5. Februar 1967 Vicco von Bülow führt durch die erste Folge von "Cartoon
In der Fernsehserie "Cartoon" stellte Loriot internationale Zeichentrickfilme vor. Er empfing dabei bekannte Karikaturisten auf einem roten Sofa, das sein Markenzeichen werden sollte. Autorin: Anja Mösing
05. Februar
Freitag, 05. Februar 2021
Autor(in): Anja Mösing
Sprecher(in): Johannes Hitzelberger
Illustration: Tobias Kubald
Redaktion: Frank Halbach
Das Sofa war rot. Fünf Jahre lang.
Und die Serie war ein Meilenstein. Sonnenklar!
Ein Meilenstein für den deutschen Humor und für den Moderator selbst. Der war zwar auch vorher schon berühmt – aber naja – wie populär ist schon das Gesicht eines Karikaturisten?
"Meine sehr verehrten Damen und Herren"
Am Abend des fünften Februar 1967 war Vicco von Bülows Gesicht für das Fernsehpublikum daheim noch neu. Als er etwas steif und sehr schlank auf die Kamera zuging, eng umrahmt von drei Studio-Wänden, modern tapeziert mit übergroßen und sehr kleinen Buchstaben, die das Wort Cartoon ergaben, da sah der Moderator sehr seriös aus. Im grauen Dreiteiler mit blütenweißem Hemd und Krawatte begrüßte er die Zuschauer höflich mit: "Meine sehr verehrten Damen und Herren".
Dann erklärte er ohne Umschweife das damals sehr fremde Wort Cartoon, ganz wie ein Nachrichtensprecher: sachlich und mit eingeblendeten historischen Fotos. Er schloss mit den Worten: "Der Begriff Cartoon hat sich für humoristische Zeichnungen eingebürgert. Soviel zum Thema unserer Sendereihe."
Aha. Interessant. Irritierend nur, dass haargenau ins Ende seines Satzes etwas hinein raschelte. Und zwar laut! Völlig zusammenhanglos tauchte ein Mann auf. Ebenfalls im ordentlichen Anzug. Er durchschritt zügig von hinten aus der Kulisse heraus das Bild und beschäftigte sich dabei geräuschvoll mit seiner Tageszeitung, die er auseinanderzog und wieder zusammenlegte, um umzublättern und immer so weiter, bis er nicht mehr zu sehen war. Der Moderator stellte ihn ungerührt vor: "Das ist Herr Störk." Und machte dann weiter.

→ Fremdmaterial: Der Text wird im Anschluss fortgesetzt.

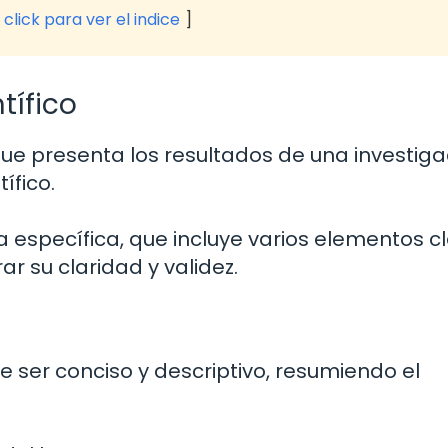
click para ver el indice
tífico
ue presenta los resultados de una investiga
ífico.
a específica, que incluye varios elementos c
 su claridad y validez.
be ser conciso y descriptivo, resumiendo el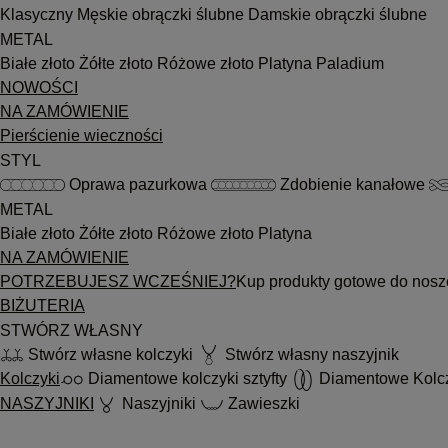
Klasyczny
Męskie obrączki ślubne
Damskie obrączki ślubne
METAL
Białe złoto
Żółte złoto
Różowe złoto
Platyna
Paladium
NOWOŚCI
NA ZAMÓWIENIE
Pierścienie wieczności
STYL
Oprawa pazurkowa
Zdobienie kanałowe
METAL
Białe złoto
Żółte złoto
Różowe złoto
Platyna
NA ZAMÓWIENIE
POTRZEBUJESZ WCZEŚNIEJ?
Kup produkty gotowe do nosz
BIŻUTERIA
STWÓRZ WŁASNY
Stwórz własne kolczyki
Stwórz własny naszyjnik
Kolczyki
Diamentowe kolczyki sztyfty
Diamentowe Kolc
NASZYJNIKI
Naszyjniki
Zawieszki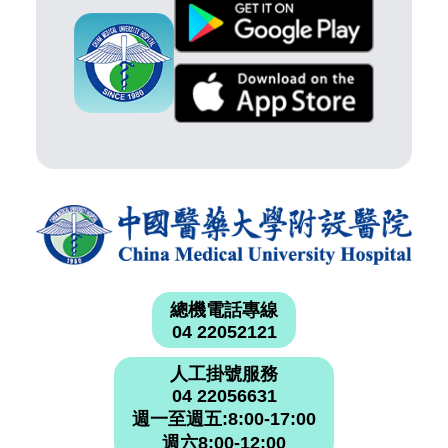
總機電話專線
04 22052121
人工掛號服務
04 22056631
週一至週五:8:00-17:00
週六8:00-12:00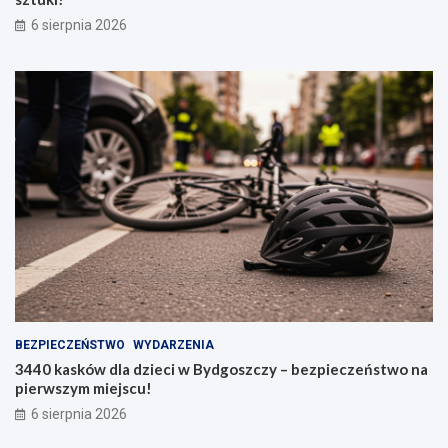
6 sierpnia 2026
BEZPIECZEŃSTWO
WYDARZENIA
3440 kasków dla dzieci w Bydgoszczy – bezpieczeństwo na
pierwszym miejscu!
6 sierpnia 2026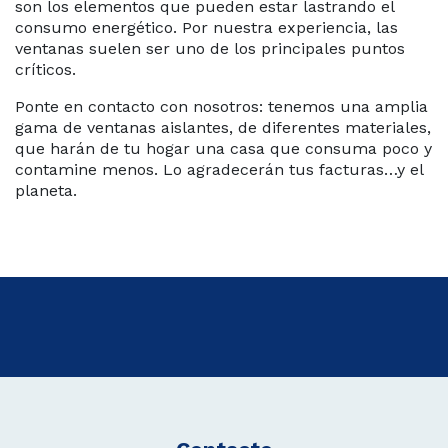
son los elementos que pueden estar lastrando el
consumo energético. Por nuestra experiencia, las
ventanas suelen ser uno de los principales puntos
críticos.
Ponte en contacto con nosotros: tenemos una amplia
gama de ventanas aislantes, de diferentes materiales,
que harán de tu hogar una casa que consuma poco y
contamine menos. Lo agradecerán tus facturas…y el
planeta.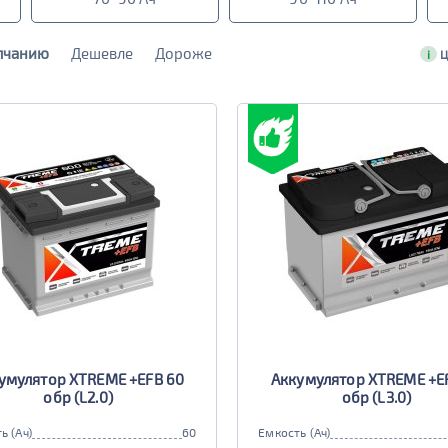
лчанию
Дешевле
Дороже
i
Ц
умулятор XTREME +EFB 60
Аккумулятор XTREME +E
обр (L2.0)
обр (L3.0)
ь (Ач)
60
Емкость (Ач)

Humoranstiftung aller erster Güte
Der Kontrast zwischen hart errungener Sachlichkeit und plötzlich einbrechendem, sanft gebremstem Wahn, das war typisch für den Humor von Loriot. So nannte sich Victor von Bülow damals schon seit zwanzig Jahren – als Karikaturist. Seine Bücher wurden in Millionenhöhe aufgelegt. Nun hatte das Fernsehen den Zeichner kurzerhand als Moderator verpflichtet. Der Genrewechsel war sein Glück! Jetzt konnte Loriot auch sein Gefühl für Timing und Präzision beweisen: in Sketchen, die schnell legendär wurden.
Gedacht war Cartoon nur als kurze Fernseh-Serie über den neuen, gezeichneten Humor auf der ganzen Welt. Comics, Zeichentrickfilme – lauter prickelnde, damals noch heiß diskutiertes Genres. Bei Loriot gab es Fach-Gespräche auf dem roten Sofa und eingespielte, kurze Beiträge über Szene-Größen wie Shel Silverstein, über die Macher von Asterix und Obelix, bis hin zum Erfinder der Mainzelmännchen.
Als das internationale Material zu Ende ging, lieferte Loriot einfach noch mehr Eigenes zu, Zeichentrickfilme mit knollnasigen Menschen und vor allem Sketche und Parodien. Aus Geldmangel er trat darin immer öfter selber auf. Mitte der Siebziger Jahre bot ihm Radio Bremen eine sechsteilige TV-Serie an – nun mit grünem Sofa – und nannte sie einfach Loriot. Da war schon ganz Deutschland diesem feinen Mann und seinen humorvollen Attacken verfallen: komplett menschenliebend waren die und entwaffnend und wurden von mehreren Generationen auswendig gelernt. Der ganze Mann war eine Humoranstiftung aller erster Güte!